Il s’agit du tableau «Ronqueralles» que l’artiste a signé en 1960, une huile sur toile de grand format (129 cm x 195 cm).

«C’est probablement le tableau le plus important de Marcelle Ferron», a expliqué à l’Agence QMI Marc-Antoine Longpré, président et directeur général de l’entreprise Les enchères BYDealers qui tient sa première vente aux enchères lundi soir au Théâtre St-James, dans le Vieux-Montréal.

«C’est avec ce tableau qu’elle a remporté la médaille d’argent à la Biennale de Sao Paulo l’année suivante, en 1961», a ajouté M. Longpré.

Marcelle Ferron faisait partie de la délégation canadienne à Sao Paulo aux côtés des peintres Harold Town, Ronald Bloore, Alex Colville et Gordon Smith, sous le commissariat de Charles Comfort, alors directeur du Musée des beaux-arts du Canada. En remportant la médaille d’argent, elle s’était distinguée non seulement de ses collègues canadiens, mais aussi des centaines d’artistes représentant plus de cinquante pays à cette importante biennale.

Dans son catalogue de vente, BYDealers a fixé la valeur de «Ronqueralles» entre 425 000 $ et 525 000 $. Le prix qu’atteindra le tableau à l’encan pourrait donc briser le record actuel de 485 500 $ - incluant les frais d'encan - pour une œuvre de Marcelle Ferron vendue aux enchères.

Le record de 485 500 $ a été enregistré par une pièce sans titre que Mme Ferron avait aussi réalisée en 1960. Elle avait été invitée cette année-là à contribuer à la mise sur pied de ce qui allait devenir la célèbre collection Peter Stuyvesant qui a été dispersée 50 ans plus tard, en 2010, par la maison de vente aux enchères Sotheby’s.

Marcelle Ferron est une des peintres qui ont marqué l’histoire de l’art au Québec. Née en 1924, elle a été une des signataires en 1948 du «Refus global» du groupe des peintres automatistes dirigé par Paul-Émile Borduas. Elle a vécu à Paris de 1953 à 1966 et s’est fait remarquer pour sa participation dans le mouvement artistique d’avant-garde de l’époque. Elle est décédée en novembre 2001 à Montréal.

Lundi soir, «Ronqueralles» sera vendue au plus offrant parmi plus d’une soixantaine d’autres tableaux canadiens et internationaux importants de peintres tels que Jean Paul Riopelle, Joan Mitchell, Jack Bush, Guido Molinari, Jean Paul Lemieux, Charles Gagnon, Léon Bellefleur, Jean McEwen, Jacques Hurtubise et Serge Lemoyne.

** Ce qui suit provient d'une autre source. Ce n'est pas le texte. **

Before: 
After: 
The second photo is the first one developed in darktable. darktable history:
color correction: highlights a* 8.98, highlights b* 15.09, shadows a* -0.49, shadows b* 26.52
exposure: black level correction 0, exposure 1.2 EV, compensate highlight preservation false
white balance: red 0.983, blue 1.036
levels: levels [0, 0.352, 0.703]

La vente est organisée par BYDealers, une nouvelle entreprise qui s’est associée à une quinzaine de marchands d’art québécois et du reste du Canada qui ont consigné – avec leurs clients - les tableaux mis en vente.

Parmi les autres tableaux à surveiller le soir de la vente figurent un triptyque de Joan Mitchell dont l’évaluation est de 400 000 $ à 500 000 $, de même qu’un Jack Bush de 1967 intitulé «Blue Slant» dont la valeur est estimée à 500 000 $ à 600 000 $.